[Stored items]
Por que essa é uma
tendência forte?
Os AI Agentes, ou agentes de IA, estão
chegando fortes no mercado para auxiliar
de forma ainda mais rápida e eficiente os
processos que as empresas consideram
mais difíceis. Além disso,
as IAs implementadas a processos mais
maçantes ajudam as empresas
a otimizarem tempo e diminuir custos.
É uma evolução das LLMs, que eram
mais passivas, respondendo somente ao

## Exercise goal
Restating the data word for word is the whole task.

## Exercise result
Por que essa é uma
tendência forte?
Os AI Agentes, ou agentes de IA, estão
chegando fortes no mercado para auxiliar
de forma ainda mais rápida e eficiente os
processos que as empresas consideram
mais difíceis. Além disso,
as IAs implementadas a processos mais
maçantes ajudam as empresas
a otimizarem tempo e diminuir custos.
É uma evolução das LLMs, que eram
mais passivas, respondendo somente ao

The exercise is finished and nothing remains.